Even dacht ze zelfs dat de pijn was afgenomen. « Dank je, Ivan, » fluisterde ze, zonder haar ogen van hem af te wenden. « Misschien heb je gelijk. »
« Natuurlijk heb je gelijk, » zei hij met een flauwe glimlach, terwijl hij achteroverleunde in zijn stoel. « Ik kom eraan. »
« En je blijft me vertellen dat je de kracht hebt. En wij zorgen voor Maxim. » Hij sloeg de zijne over haar hand.
Op dat moment trilde er iets warms en levends in Vera Ivanovna’s borst. Het was hoop, hoewel zwak, maar op dat moment zo hard nodig.
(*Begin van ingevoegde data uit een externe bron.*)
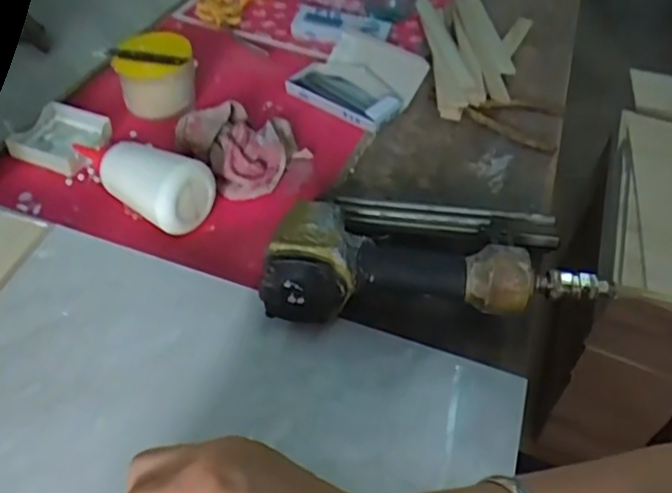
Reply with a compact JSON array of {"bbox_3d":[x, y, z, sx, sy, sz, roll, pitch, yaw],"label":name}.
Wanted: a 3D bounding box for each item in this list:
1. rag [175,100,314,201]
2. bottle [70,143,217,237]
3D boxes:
[{"bbox_3d":[-0.091,-0.103,0.611,0.101,0.035,0.118,-30,56,-30],"label":"rag"},{"bbox_3d":[-0.179,-0.071,0.555,0.155,0.061,0.064,33,51,23],"label":"bottle"}]

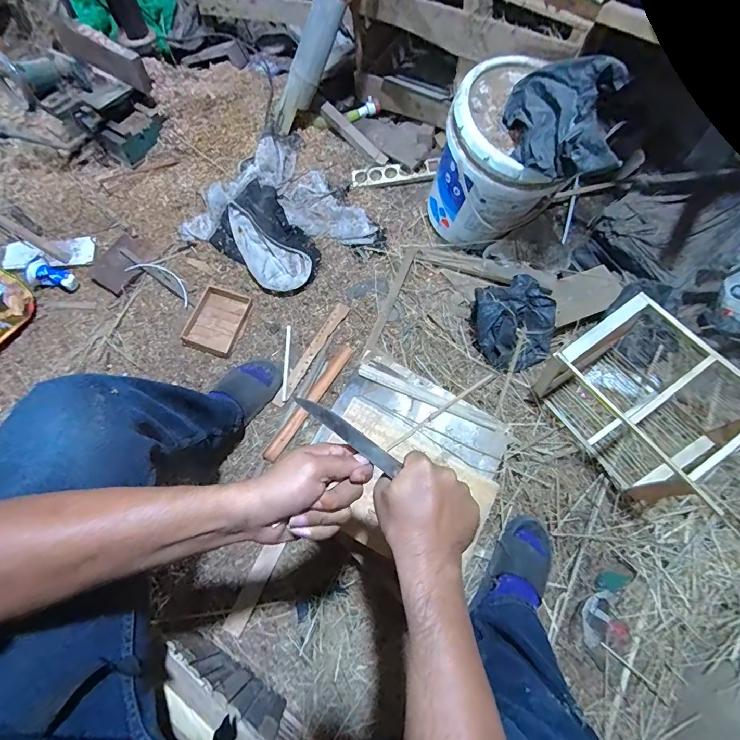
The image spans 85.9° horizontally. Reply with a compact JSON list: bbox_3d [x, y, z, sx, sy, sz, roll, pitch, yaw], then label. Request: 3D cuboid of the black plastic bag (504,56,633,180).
[{"bbox_3d":[0.374,-0.485,0.758,0.184,0.129,0.203,4,66,-1],"label":"black plastic bag"}]

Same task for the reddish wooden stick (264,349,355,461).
[{"bbox_3d":[-0.139,0.073,0.933,0.035,0.023,0.322,31,69,10],"label":"reddish wooden stick"}]

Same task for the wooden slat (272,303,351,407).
[{"bbox_3d":[-0.143,-0.042,0.982,0.036,0.005,0.301,30,73,7],"label":"wooden slat"}]

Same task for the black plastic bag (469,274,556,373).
[{"bbox_3d":[0.359,-0.122,0.977,0.211,0.093,0.211,-35,73,-16],"label":"black plastic bag"}]

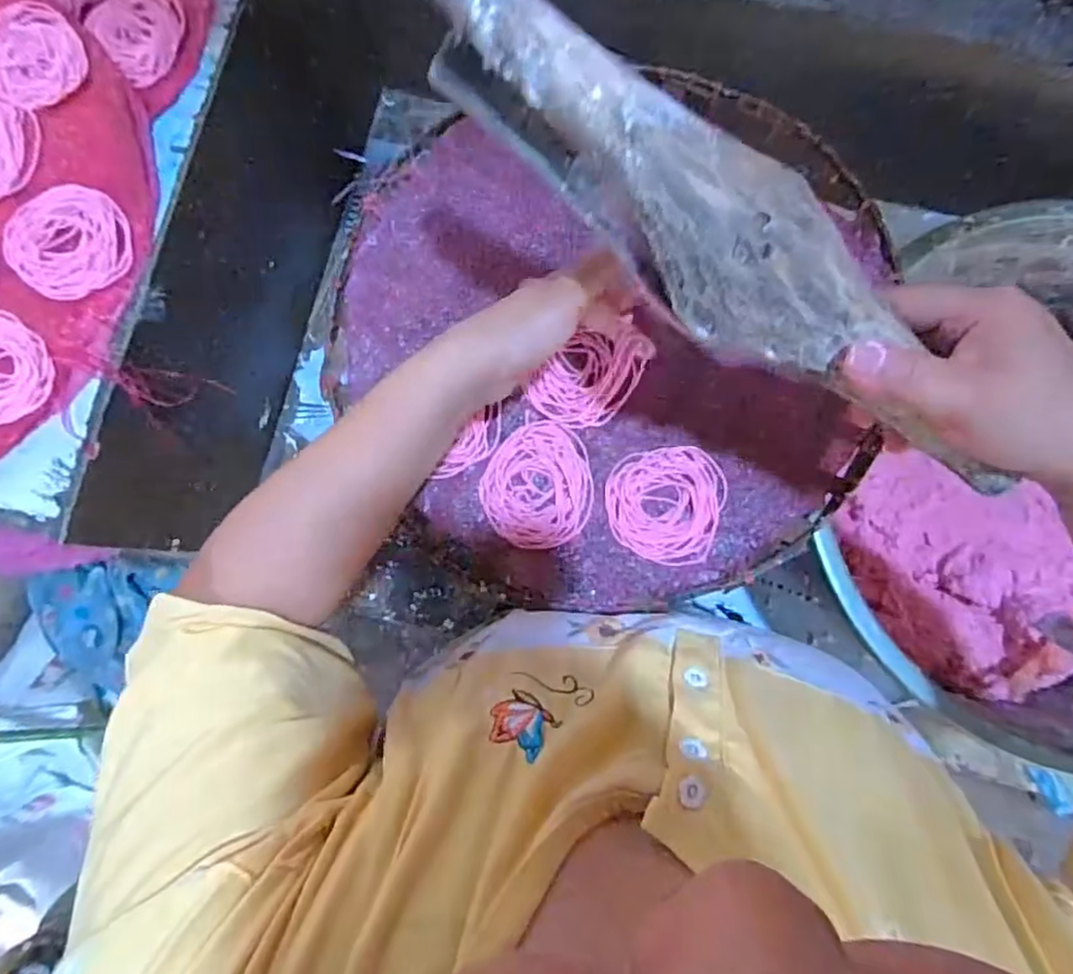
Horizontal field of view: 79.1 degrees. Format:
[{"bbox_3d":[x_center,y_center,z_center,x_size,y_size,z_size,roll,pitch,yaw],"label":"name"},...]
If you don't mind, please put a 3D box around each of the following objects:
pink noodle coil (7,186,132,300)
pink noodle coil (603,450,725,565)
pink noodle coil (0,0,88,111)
[{"bbox_3d":[-0.306,-0.162,0.425,0.071,0.012,0.072,0,82,2],"label":"pink noodle coil"},{"bbox_3d":[0.084,0.009,0.427,0.074,0.004,0.076,0,82,2],"label":"pink noodle coil"},{"bbox_3d":[-0.338,-0.290,0.436,0.063,0.011,0.068,-42,83,-4],"label":"pink noodle coil"}]

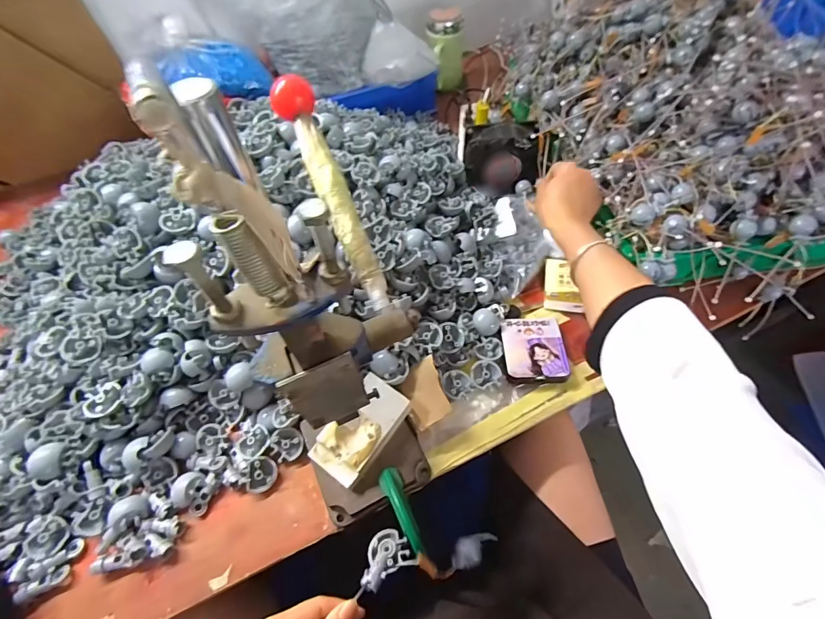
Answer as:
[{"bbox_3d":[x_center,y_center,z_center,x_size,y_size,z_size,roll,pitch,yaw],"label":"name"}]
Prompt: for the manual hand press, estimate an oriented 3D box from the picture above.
[{"bbox_3d":[-0.065,-0.014,0.326,0.111,0.372,0.290,-8,56,-1],"label":"manual hand press"}]

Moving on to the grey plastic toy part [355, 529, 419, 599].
[{"bbox_3d":[-0.031,0.240,0.375,0.057,0.010,0.045,-18,32,-22],"label":"grey plastic toy part"}]

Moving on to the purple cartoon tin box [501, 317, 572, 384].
[{"bbox_3d":[0.154,0.053,0.496,0.075,0.024,0.086,-2,56,3],"label":"purple cartoon tin box"}]

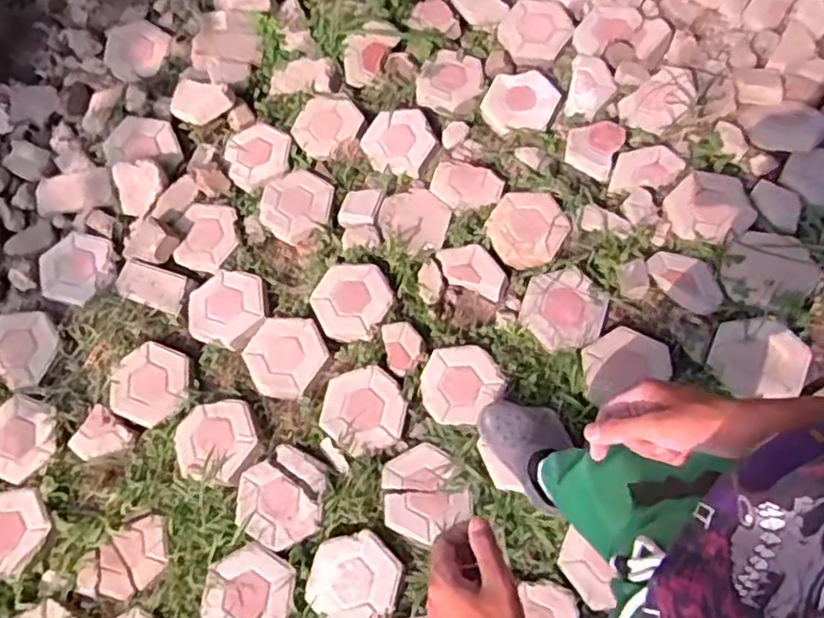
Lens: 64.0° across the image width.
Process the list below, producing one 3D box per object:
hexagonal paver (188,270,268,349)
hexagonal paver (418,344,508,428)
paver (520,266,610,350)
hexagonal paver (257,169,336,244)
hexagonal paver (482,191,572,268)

Vera Ivanovna lag slaperig in haar kamer uit het raam te staren.
Het zwakke winterlicht viel op het bed, waardoor de kamer nog somberder werd. Het geluid van buiten werd geleidelijk luider. De deur ging een stukje open en een jonge vrouw in een wit schort verscheen in de deuropening.
Ze hield een emmer water en een dweil vast. Ze gluurde timide naar binnen. « Oh, het spijt me, ik heb je wakker gemaakt. »
De stem was zacht en zacht, alsof het meisje bang was om iemand wakker te maken die ziek was. Vera Ivanovna ging een beetje rechtop in bed zitten en keek haar gast verbaasd aan. « Waar is Lidia? » vroeg ze met een licht hese stem.
« Mama is ziek, » antwoordde het meisje toen ze de kamer binnenkwam. « Ik vervang haar vandaag. » Ze vroeg om hulp tot ze weer bijkwam.
Ze zette de emmer voorzichtig op de grond en haalde er een doek uit. Haar bewegingen waren vaardig en zelfverzekerd, maar ze was een beetje nerveus. Vera keek naar het meisje, haar blonde haar in een paardenstaart gebonden, haar uitdrukking was aandachtig…
Iets in haar houding stelde me meteen op mijn gemak. Ze stofte het nachtkastje af en zette de medicijnflesjes recht. « Hoe heet je? » vroeg Vera, terwijl ze probeerde gastvrij over te komen.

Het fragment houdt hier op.